#### To-do item:
Please list every line of the material below that contains the word "sábado", copying each line in full.
--- Record extracts Enclosed Below ---
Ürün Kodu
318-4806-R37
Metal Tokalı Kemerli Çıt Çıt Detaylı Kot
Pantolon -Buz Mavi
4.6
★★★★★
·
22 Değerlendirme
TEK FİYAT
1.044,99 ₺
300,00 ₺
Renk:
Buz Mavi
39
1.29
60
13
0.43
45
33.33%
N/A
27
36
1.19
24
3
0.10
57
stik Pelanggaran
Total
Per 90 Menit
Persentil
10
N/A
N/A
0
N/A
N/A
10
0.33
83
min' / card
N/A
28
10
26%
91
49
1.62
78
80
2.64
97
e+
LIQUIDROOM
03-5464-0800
--- End of Enclosed Record extracts ---
--- Record extracts Enclosed Below ---
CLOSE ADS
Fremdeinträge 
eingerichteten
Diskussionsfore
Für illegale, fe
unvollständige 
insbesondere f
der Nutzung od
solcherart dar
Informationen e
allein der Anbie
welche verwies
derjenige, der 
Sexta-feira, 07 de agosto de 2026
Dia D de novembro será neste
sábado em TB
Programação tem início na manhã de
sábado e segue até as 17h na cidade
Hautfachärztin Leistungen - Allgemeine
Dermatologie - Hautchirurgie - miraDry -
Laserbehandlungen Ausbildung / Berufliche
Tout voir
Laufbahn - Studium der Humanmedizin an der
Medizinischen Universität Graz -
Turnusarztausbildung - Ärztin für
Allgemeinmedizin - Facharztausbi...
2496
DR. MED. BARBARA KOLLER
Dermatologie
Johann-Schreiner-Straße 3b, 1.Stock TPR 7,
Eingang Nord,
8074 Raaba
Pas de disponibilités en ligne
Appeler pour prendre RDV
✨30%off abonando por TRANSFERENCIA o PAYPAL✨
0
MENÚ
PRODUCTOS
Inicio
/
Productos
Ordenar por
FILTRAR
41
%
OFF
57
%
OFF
--- End of Enclosed Record extracts ---
#### Result of this exercise:
sábado em TB
sábado e segue até as 17h na cidade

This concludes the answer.